» **The task**
Look below. Copy each line that has "Hornos" in it.
........
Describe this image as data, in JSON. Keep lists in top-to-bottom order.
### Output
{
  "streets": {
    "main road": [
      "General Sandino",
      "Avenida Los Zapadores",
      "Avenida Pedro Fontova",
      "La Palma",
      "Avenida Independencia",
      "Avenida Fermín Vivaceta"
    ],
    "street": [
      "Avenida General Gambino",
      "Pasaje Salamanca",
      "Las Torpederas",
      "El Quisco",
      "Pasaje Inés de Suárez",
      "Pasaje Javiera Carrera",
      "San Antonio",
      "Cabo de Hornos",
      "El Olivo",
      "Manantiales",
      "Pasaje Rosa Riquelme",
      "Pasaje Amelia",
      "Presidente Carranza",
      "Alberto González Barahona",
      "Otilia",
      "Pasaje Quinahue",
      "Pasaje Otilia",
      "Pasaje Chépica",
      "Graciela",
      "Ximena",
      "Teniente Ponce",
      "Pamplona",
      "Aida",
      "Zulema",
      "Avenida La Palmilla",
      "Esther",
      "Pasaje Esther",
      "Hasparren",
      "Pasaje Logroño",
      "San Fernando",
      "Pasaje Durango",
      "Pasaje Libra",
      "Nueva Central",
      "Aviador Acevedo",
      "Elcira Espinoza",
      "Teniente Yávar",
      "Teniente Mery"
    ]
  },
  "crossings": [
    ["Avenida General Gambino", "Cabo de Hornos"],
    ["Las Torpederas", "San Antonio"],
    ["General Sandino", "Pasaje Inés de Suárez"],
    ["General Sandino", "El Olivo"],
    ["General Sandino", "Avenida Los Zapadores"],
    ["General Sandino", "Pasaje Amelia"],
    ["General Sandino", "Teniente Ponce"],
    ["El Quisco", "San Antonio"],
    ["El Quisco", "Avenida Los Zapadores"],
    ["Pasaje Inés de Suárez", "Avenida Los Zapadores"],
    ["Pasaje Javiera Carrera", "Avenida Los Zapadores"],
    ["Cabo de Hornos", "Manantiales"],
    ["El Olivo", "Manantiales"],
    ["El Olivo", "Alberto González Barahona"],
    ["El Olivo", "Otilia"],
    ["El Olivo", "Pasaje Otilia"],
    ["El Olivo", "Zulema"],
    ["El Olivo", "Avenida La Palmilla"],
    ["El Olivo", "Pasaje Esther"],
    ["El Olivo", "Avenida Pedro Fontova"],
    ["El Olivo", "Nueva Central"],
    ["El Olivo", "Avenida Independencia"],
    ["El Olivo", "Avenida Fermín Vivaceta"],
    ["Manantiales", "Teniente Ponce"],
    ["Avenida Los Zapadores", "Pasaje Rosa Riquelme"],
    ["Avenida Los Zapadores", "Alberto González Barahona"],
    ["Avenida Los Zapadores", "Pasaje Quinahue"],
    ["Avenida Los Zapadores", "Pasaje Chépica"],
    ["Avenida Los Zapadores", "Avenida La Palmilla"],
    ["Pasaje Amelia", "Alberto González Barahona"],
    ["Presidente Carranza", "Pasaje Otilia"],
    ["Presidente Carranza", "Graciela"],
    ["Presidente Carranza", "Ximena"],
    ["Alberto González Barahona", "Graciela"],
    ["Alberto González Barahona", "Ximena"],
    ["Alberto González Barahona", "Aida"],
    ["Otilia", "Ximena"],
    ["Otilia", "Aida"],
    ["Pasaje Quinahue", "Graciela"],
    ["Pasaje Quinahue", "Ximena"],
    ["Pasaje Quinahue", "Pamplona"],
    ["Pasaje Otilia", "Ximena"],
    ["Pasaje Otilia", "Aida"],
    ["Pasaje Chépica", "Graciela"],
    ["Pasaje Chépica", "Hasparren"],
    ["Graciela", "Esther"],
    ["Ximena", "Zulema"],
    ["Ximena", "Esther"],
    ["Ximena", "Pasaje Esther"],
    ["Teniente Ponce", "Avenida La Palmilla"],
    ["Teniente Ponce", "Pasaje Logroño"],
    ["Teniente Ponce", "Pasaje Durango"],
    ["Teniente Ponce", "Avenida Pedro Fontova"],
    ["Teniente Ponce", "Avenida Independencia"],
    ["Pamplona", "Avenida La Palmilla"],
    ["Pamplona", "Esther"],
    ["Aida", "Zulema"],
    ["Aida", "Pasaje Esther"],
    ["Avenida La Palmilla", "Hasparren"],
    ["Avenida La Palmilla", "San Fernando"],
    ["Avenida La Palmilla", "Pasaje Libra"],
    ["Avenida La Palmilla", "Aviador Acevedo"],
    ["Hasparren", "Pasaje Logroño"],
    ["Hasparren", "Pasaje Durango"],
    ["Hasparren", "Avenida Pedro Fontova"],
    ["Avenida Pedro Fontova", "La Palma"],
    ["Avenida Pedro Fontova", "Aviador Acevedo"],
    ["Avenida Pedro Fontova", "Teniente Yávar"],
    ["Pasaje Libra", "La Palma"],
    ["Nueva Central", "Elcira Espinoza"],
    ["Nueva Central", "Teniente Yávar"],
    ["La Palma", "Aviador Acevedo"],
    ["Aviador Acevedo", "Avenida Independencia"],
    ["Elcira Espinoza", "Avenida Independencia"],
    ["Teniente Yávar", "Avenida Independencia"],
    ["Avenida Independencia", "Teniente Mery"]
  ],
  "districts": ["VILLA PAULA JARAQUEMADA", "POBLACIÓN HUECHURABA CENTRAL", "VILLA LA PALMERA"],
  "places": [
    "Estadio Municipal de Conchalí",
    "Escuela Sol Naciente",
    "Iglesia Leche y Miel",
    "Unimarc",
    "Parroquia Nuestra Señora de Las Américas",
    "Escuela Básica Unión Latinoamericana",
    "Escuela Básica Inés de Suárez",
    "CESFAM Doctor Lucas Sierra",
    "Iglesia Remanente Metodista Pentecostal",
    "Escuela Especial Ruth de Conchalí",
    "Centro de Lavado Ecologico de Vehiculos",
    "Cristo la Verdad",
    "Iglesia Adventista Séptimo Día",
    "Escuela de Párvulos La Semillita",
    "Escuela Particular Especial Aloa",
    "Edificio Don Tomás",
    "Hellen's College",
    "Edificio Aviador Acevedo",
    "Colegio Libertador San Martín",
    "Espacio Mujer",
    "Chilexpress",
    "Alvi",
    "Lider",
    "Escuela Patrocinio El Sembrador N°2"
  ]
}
........
» **Exercise answer**
      "Cabo de Hornos",
    ["Avenida General Gambino", "Cabo de Hornos"],
    ["Cabo de Hornos", "Manantiales"],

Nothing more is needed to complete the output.